Bientôt plus besoin d'ordonnance pour se rendre chez le kiné ? L'assemblée nationale se penchait le 22 octobre 2021 sur le projet de loi de financement de la Sécurité sociale (PLFSS) pour 2022. Les députés ont voté en faveur de l'expérimentation d'un accès direct, sans ordonnance, notamment aux kinésithérapeutes. Cela concerne aussi les orthoptistes, les infirmiers en pratique avancée et les orthophonistes à condition qu'ils exercent dans des structures de soins coordonnés, comme une maison médicale ou un centre de santé. Dans le cas des kinés, cette option serait envisagée pour des troubles courants, par exemple un patient souffrant d'une entorse de la cheville ou d'une lombalgie aiguë. Cette expérimentation doit se tenir dans six départements (sur 101) et durer trois ans. Elle vise à désengorger les services d'urgence et faciliter les soins dans les zones où il y a peu de médecins, ces déserts médicaux que le gouvernement peine à pallier. Ainsi 10 % des Français n'ont plus de médecin traitant tandis 6 millions vivent à plus de trente minutes d'un service d'urgence dont 75 % en milieu rural, plaident les auteurs de l'amendement.
Les médecins vent debout
Mais cette perspective n'est pas du goût des médecins libéraux, qui lèvent haut leur bouclier. Dans un courrier du 2 novembre 2021, l'Ordre des médecins et les six syndicats (CSMF, MG France, Avenir Spé-Le Bloc, FMF, UFML, SML) représentatifs des praticiens libéraux demandent aux sénateurs, qui l'examineront le 8 novembre 2021, « la suppression » de « l'accès direct ». La CSMF dénonce, quant à elle, des décisions « prises en catimini, sans concertation », le gouvernement n'ayant « jamais réuni sur ce sujet » les représentants des professions concernées.
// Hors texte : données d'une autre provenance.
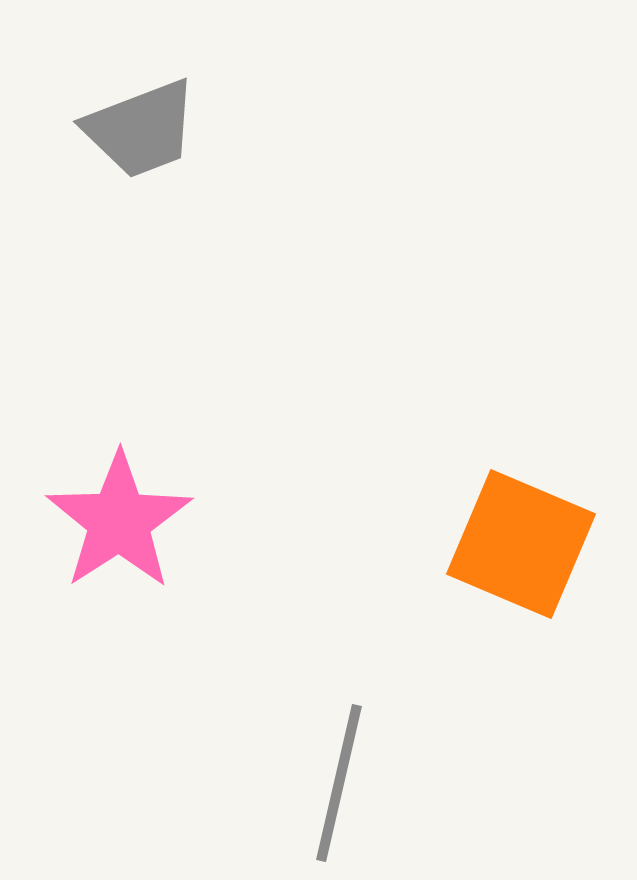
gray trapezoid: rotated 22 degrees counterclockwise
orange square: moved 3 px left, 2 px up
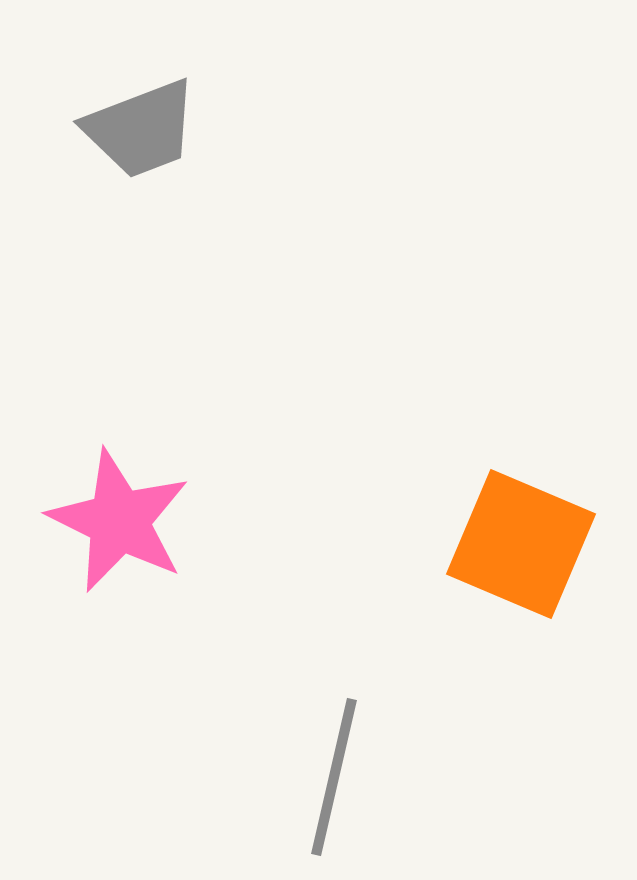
pink star: rotated 13 degrees counterclockwise
gray line: moved 5 px left, 6 px up
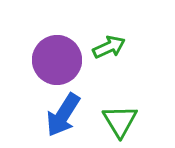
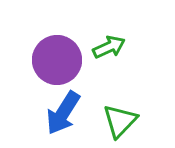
blue arrow: moved 2 px up
green triangle: rotated 15 degrees clockwise
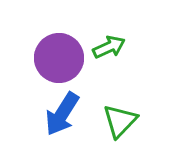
purple circle: moved 2 px right, 2 px up
blue arrow: moved 1 px left, 1 px down
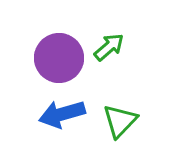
green arrow: rotated 16 degrees counterclockwise
blue arrow: rotated 42 degrees clockwise
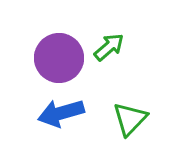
blue arrow: moved 1 px left, 1 px up
green triangle: moved 10 px right, 2 px up
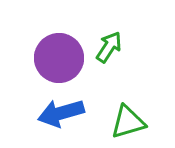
green arrow: rotated 16 degrees counterclockwise
green triangle: moved 2 px left, 3 px down; rotated 30 degrees clockwise
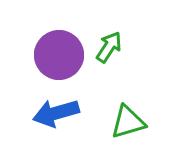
purple circle: moved 3 px up
blue arrow: moved 5 px left
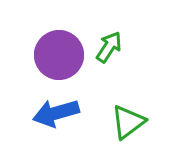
green triangle: rotated 21 degrees counterclockwise
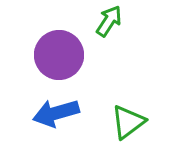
green arrow: moved 26 px up
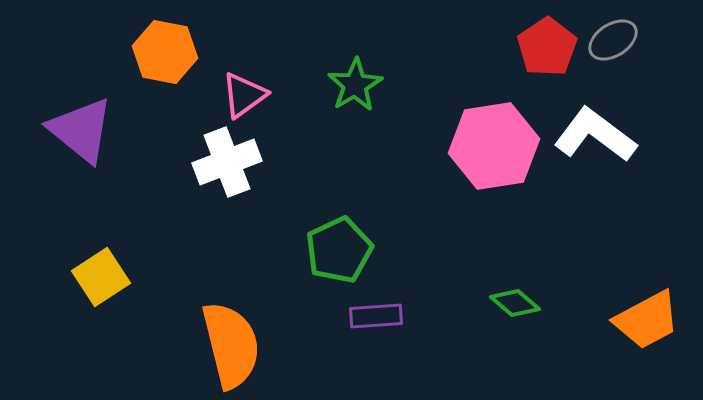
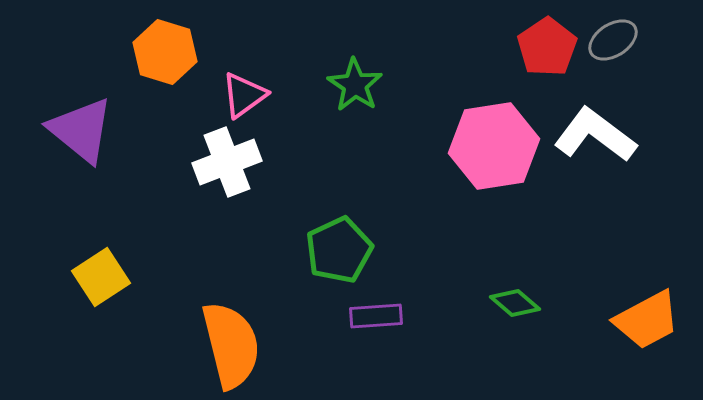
orange hexagon: rotated 6 degrees clockwise
green star: rotated 8 degrees counterclockwise
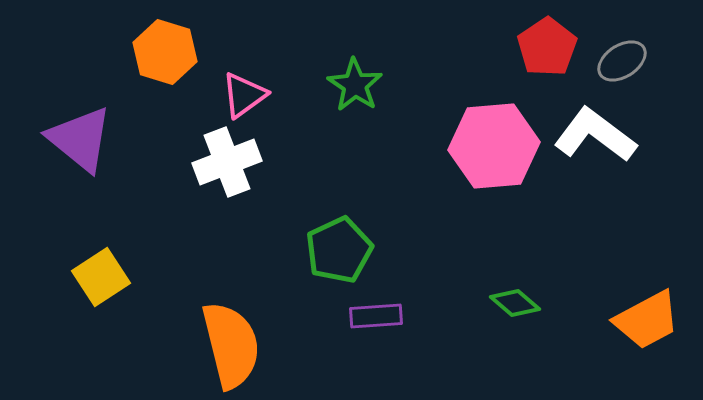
gray ellipse: moved 9 px right, 21 px down
purple triangle: moved 1 px left, 9 px down
pink hexagon: rotated 4 degrees clockwise
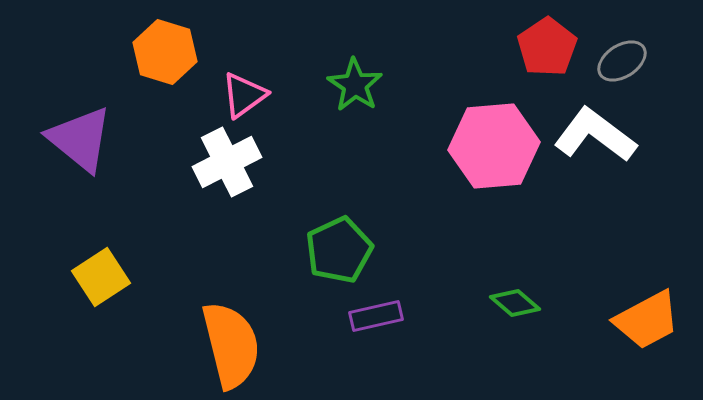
white cross: rotated 6 degrees counterclockwise
purple rectangle: rotated 9 degrees counterclockwise
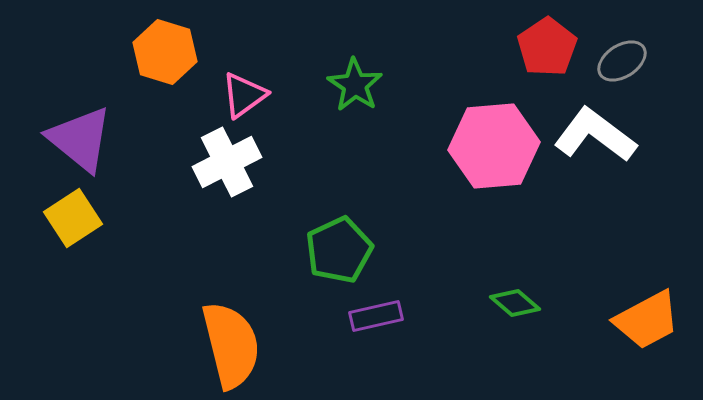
yellow square: moved 28 px left, 59 px up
Pourtant, l'accès direct au kiné est déjà en vigueur dans une quarantaine de pays, par exemple en Europe en Albanie, Bosnie, Danemark, Italie, Royaume-Uni…
Riposte des kinés
Le Conseil national de l'ordre des masseurs-kinésithérapeutes (CNOMK) riposte, dénonçant des « blocages corporatistes ». Il justifie cette proposition par la nécessité de défendre « l'intérêt supérieur du patient » mais aussi de faire faire des économies à l'Assurance maladie en réduisant le « nombre de consultations d'orientation » de médecins -parmi ces derniers, certains redoutent à l'inverse que, sans ce filtre, la demande et donc la facture n'explose-. Le CNOMK voit dans ces « mesures simples et peu coûteuses », qui permettent de « conférer à certaines professions paramédicales des champs d'intervention complémentaires », une « avancée » pour notre système de santé, en simplifiant les parcours de soin, en particulier des patients atteints d'une affection de longue durée (ALD). Cette facilité dans le parcours de soin serait de toute façon déjà en vigueur, dans les faits, puisque certains patients s'adressent directement à leur kiné en urgence faute de rendez-vous chez leur médecin ou lorsque la prescription initiale est terminée.
Risque ou pas ?
Si les médecins font valoir qu'en raison de leur formation, ils sont les seuls à « pouvoir poser un diagnostic médical et prendre en charge un patient dans sa globalité », ajoutant que ces « dispositions dérogent aux règles sur l'exercice illégal de la médecine », l'Ordre des kinés assure de son côté « qu'il n'y a pas de risque ». « Dans le cadre d'un exercice coordonné avec compte-rendu au médecin, c'est la sécurité du patient qui est renforcée, c'est une prise en charge rapide qui est assurée avec des professionnels compétents qui travaillent en équipe », justifie-t-il. Selon lui, la perte de chance serait aujourd'hui davantage imputable aux « retards de prise en charge » et à « l'errance thérapeutique à cause des délais de rendez-vous trop longs ». « Ils sont une partie de la solution. Faisons leur confiance ! », exhorte Pascale Mathieu, présidente du CNOMK.